On an average, astronauts spend about 6 months at the International Space Station (ISS), a prestigious, exciting, high risk and definitely an 'Out of the World' job! But such a job comes with a lot of sacrifice and adjustments in lifestyle. While efforts are made to provide a choice of balanced tasty meals for the astronauts, it is definitely not 'Mom's food at home'. Food is not cooked but reheated or hydrated to be eaten; salt and pepper come in liquid form to avoid funny and potentially dangerous situations when instead of mixing in the food it can float away to clog precious equipment, there are no refrigerators to store leftovers and coffee has to be sucked out of a cup in a straw and you have only one choice – Instant Coffee.
The major factor making the coffee making and drinking process such a challenge is the way liquid behaves or rather misbehaves in micro gravity, the environment on the space station. Liquids on earth rely on gravity to flow from the cup to mouth when the cup is tilted. In the space station due to low gravity, even if the coffee cup is tilted, the liquid will float around and would not exactly move into the mouth, making it an adventure to consume coffee.
2 Inventions - Zero G Coffee Cup and ISSpresso coffee machine will change the way Astronauts will consume coffee at the International Space Station.
For a person used to his or her own type of coffee be it espresso or cappuccino, making do with instant coffee and sipping it out of foil pouches is definitely a sore trial. Two recent successful inventions may change how astronauts make and enjoy decent cup of coffee of their choice – one is the Zero G Coffee Cup and the other is ISSpresso a coffee machine made especially for the space station.
The first of the inventions was the result of experiments conducted by Weislogel and colleagues conducting the Capillary Flow Experiment onboard the International Space Station which gave birth to the Zero G Coffee Cup. The speciality of the cup is that it has a sharp interior corner and in the micro-gravity environment of the space station, capillary forces send fluid flowing along the channel right into the lips of the drinker. "As you sip, more fluid keeps coming, and you can enjoy your coffee in a weightless environment-- clear down to the last drop," says Astronaut Don Pettit, who worked with the Capillary Flow Experiment during his time on board the ISS, helped invent the cup, and shares the patent along with Weisogel and two mathematicians, Paul Concus and Robert Finns.
The joint efforts of three prestigious organisations Lavazza, Argotec and Italian Space Agency made the dream of having 'real coffee' on space a possibility. Argotec is an aero-space engineering company, leader in space food for European astronauts; Lavazza a leading coffee company with decades of experience in creating cutting edge technologies for coffee and the expertise of Italian Space Agency together created ISSpresso, a coffee machine for the space station.
ISSpresso is a capsule based system that can work in extreme conditions in space.

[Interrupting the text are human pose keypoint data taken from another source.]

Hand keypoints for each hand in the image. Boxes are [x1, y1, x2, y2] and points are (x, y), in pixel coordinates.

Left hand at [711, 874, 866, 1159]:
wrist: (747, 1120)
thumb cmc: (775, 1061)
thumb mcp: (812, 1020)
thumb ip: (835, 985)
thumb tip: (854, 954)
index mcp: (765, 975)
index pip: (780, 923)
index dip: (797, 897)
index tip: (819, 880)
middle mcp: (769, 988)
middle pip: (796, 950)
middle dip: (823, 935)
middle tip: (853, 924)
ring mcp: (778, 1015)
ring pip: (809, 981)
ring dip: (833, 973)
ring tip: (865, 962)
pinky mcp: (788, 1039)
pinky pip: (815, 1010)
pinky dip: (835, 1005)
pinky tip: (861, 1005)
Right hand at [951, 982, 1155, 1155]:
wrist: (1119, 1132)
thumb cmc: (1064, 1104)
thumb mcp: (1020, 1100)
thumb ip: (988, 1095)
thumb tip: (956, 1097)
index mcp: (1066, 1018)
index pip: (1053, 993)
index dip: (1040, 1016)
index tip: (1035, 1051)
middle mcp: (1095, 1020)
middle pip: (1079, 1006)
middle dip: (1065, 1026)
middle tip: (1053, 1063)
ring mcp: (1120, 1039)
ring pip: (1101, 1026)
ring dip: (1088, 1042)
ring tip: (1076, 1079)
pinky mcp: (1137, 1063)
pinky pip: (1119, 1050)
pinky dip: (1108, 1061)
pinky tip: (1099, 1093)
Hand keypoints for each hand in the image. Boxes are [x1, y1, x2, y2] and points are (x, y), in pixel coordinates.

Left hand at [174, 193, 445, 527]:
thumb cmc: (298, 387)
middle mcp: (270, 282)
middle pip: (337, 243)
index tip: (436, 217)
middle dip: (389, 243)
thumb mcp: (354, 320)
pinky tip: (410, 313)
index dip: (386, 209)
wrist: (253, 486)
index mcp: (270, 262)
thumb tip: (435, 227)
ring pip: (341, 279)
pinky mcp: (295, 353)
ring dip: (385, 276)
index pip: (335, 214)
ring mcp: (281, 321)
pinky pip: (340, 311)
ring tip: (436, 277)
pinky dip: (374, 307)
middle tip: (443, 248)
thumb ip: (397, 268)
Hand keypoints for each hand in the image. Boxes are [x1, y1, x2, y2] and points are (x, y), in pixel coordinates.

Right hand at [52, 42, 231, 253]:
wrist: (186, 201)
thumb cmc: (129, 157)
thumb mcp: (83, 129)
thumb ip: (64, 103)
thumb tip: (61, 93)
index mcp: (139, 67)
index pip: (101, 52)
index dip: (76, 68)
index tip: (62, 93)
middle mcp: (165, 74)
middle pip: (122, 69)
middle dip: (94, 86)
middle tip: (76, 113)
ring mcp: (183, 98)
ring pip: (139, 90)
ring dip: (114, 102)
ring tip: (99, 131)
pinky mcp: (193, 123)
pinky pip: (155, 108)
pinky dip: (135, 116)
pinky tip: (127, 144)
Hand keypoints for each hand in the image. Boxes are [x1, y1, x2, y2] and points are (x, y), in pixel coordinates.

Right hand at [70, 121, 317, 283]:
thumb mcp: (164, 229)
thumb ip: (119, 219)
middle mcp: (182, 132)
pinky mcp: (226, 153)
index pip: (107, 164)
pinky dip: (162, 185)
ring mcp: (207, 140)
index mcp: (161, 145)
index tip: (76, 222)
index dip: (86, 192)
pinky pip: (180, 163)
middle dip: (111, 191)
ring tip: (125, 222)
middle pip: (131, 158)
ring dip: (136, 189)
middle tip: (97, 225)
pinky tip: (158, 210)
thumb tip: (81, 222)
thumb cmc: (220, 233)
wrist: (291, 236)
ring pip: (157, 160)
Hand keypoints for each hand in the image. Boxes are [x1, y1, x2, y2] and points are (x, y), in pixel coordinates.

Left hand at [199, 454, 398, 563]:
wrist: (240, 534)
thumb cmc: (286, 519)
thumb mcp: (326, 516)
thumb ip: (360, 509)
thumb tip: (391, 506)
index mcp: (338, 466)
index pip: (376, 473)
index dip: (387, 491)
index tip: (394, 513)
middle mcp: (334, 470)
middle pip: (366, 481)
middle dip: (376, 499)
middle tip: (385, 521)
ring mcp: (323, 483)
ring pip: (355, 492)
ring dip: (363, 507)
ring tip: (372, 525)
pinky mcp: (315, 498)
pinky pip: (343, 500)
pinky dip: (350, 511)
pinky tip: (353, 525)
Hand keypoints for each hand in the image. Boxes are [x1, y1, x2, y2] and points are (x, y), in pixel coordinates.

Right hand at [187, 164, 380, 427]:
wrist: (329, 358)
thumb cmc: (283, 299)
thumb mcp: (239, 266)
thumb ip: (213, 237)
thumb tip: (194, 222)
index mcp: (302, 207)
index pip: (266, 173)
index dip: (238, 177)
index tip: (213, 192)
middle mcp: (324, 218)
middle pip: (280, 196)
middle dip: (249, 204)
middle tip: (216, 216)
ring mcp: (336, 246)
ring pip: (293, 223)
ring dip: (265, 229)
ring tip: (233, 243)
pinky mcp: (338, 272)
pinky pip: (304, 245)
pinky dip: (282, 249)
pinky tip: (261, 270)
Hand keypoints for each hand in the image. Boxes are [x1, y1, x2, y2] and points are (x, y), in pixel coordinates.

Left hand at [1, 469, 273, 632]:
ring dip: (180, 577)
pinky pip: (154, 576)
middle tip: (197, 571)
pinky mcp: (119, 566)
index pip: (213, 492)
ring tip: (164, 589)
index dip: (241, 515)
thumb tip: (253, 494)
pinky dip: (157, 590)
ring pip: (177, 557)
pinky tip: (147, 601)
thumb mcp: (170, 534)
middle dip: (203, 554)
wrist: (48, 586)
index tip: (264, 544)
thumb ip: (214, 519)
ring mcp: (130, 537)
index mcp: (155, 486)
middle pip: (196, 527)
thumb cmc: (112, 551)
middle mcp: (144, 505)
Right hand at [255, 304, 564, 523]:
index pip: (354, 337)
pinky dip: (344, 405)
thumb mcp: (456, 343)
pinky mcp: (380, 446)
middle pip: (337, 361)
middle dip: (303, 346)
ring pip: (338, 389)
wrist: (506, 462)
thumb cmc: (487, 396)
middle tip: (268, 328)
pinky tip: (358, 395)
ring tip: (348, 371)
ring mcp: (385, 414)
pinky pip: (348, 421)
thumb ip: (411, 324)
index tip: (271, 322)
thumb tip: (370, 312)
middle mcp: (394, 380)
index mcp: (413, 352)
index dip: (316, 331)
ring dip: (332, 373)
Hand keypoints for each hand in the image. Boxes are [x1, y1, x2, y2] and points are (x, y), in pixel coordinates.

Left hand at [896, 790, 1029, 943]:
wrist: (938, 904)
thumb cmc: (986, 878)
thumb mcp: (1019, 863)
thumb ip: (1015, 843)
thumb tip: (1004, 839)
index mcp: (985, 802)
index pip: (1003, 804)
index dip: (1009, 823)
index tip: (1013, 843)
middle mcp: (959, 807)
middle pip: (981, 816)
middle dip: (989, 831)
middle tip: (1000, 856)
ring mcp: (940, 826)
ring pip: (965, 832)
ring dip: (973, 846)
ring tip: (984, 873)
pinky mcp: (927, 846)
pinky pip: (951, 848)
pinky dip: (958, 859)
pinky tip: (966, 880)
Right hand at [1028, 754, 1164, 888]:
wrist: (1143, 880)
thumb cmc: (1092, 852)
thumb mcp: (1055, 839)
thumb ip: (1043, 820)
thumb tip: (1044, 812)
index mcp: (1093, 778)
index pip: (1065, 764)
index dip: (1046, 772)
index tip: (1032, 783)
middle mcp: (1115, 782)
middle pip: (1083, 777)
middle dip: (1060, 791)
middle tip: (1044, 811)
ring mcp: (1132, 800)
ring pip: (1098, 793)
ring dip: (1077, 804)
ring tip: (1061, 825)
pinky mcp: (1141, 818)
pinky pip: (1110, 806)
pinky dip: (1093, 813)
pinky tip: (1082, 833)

High pressure and temperature is essential to prepare a good cup of espresso and the micro gravity conditions at ISS will mess a normal coffee machine. Therefore every part of the machine has been conceived to withstand complications and contingencies. The plastic tube carrying the water inside a normal espresso machine has been replaced with a steel pipe designed to withstand pressure of more than 400 bar. The machine weighs 20 kgs to accommodate all back ups and critical components necessary for safety reasons planned in accordance with the specifications of Italian Space Agency. The capsule system will also be able to prepare not only a regular espresso, but also a caffè lungo or hot beverages, such as tea, infusions and broth and will also be able to rehydrate food.
ISSpresso will be sent into space next year as part of the Futura Mission of the Italian Space Agency aboard the Space Station along with Air Force Captain Samantha Cristoforetti who would not only be the first Italian woman astronaut in space but will also be the first person who would drink coffee in orbit. This maiden venture of Isspresso into space is an experiment and if it succeeds, the machine will become a permanent fixture at the Space Station.
Eating is a social urge and the dining space at the International Space Station with Cafe like ambience with ISSpresso may become a hub for activity, interaction and camaraderie contributing to the physiological and sociological wellbeing of the astronauts an important aspect for people floating away at 400 km above the earth.